Work order: An exact retyping of every record is required.

Data for the task:
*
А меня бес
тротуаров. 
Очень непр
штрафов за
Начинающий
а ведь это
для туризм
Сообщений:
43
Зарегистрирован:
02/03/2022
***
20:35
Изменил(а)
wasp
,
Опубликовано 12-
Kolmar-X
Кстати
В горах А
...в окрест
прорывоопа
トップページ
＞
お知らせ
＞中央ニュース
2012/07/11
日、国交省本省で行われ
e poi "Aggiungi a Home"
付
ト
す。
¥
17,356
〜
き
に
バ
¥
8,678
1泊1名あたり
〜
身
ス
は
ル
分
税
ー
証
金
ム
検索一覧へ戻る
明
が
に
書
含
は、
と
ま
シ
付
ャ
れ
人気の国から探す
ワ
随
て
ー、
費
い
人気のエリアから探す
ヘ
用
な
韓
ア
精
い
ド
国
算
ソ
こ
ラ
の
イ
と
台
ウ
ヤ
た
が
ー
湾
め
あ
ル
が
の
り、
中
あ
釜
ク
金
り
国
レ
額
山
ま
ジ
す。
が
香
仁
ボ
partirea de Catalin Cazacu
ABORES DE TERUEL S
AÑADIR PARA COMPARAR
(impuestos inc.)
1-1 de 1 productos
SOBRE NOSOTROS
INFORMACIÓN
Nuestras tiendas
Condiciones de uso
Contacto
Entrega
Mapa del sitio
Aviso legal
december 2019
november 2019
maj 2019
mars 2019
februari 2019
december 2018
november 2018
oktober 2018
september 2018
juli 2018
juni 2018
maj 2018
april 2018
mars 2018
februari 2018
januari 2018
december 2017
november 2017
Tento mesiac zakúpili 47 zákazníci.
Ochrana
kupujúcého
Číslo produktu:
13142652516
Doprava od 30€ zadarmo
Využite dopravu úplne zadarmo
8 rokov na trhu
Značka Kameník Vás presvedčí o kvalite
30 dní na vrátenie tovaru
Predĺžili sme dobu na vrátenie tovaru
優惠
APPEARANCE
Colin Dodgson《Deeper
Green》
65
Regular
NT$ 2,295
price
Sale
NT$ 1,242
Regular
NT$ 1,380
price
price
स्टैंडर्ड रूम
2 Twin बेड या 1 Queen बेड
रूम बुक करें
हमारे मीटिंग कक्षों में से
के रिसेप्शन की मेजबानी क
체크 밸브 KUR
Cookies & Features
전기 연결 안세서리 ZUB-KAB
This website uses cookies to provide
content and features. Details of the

Response area:
*
А меня бес
тротуаров. 
Очень непр
штрафов за
Начинающий
а ведь это
для туризм
Сообщений:
43
Зарегистрирован:
02/03/2022
***
20:35
Изменил(а)
wasp
,
Опубликовано 12-
Kolmar-X
Кстати
В горах А
...в окрест
прорывоопа
トップページ
＞
お知らせ
＞中央ニュース
2012/07/11
日、国交省本省で行われ
e poi "Aggiungi a Home"
付
ト
す。
¥
17,356
〜
き
に
バ
¥
8,678
1泊1名あたり
〜
身
ス
は
ル
分
税
ー
証
金
ム
検索一覧へ戻る
明
が
に
書
含
は、
と
ま
シ
付
ャ
れ
人気の国から探す
ワ
随
て
ー、
費
い
人気のエリアから探す
ヘ
用
な
韓
ア
精
い
ド
国
算
ソ
こ
ラ
の
イ
と
台
ウ
ヤ
た
が
ー
湾
め
あ
ル
が
の
り、
中
あ
釜
ク
金
り
国
レ
額
山
ま
ジ
す。
が
香
仁
ボ
partirea de Catalin Cazacu
ABORES DE TERUEL S
AÑADIR PARA COMPARAR
(impuestos inc.)
1-1 de 1 productos
SOBRE NOSOTROS
INFORMACIÓN
Nuestras tiendas
Condiciones de uso
Contacto
Entrega
Mapa del sitio
Aviso legal
december 2019
november 2019
maj 2019
mars 2019
februari 2019
december 2018
november 2018
oktober 2018
september 2018
juli 2018
juni 2018
maj 2018
april 2018
mars 2018
februari 2018
januari 2018
december 2017
november 2017
Tento mesiac zakúpili 47 zákazníci.
Ochrana
kupujúcého
Číslo produktu:
13142652516
Doprava od 30€ zadarmo
Využite dopravu úplne zadarmo
8 rokov na trhu
Značka Kameník Vás presvedčí o kvalite
30 dní na vrátenie tovaru
Predĺžili sme dobu na vrátenie tovaru
優惠
APPEARANCE
Colin Dodgson《Deeper
Green》
65
Regular
NT$ 2,295
price
Sale
NT$ 1,242
Regular
NT$ 1,380
price
price
स्टैंडर्ड रूम
2 Twin बेड या 1 Queen बेड
रूम बुक करें
हमारे मीटिंग कक्षों में से
के रिसेप्शन की मेजबानी क
체크 밸브 KUR
Cookies & Features
전기 연결 안세서리 ZUB-KAB
This website uses cookies to provide
content and features. Details of the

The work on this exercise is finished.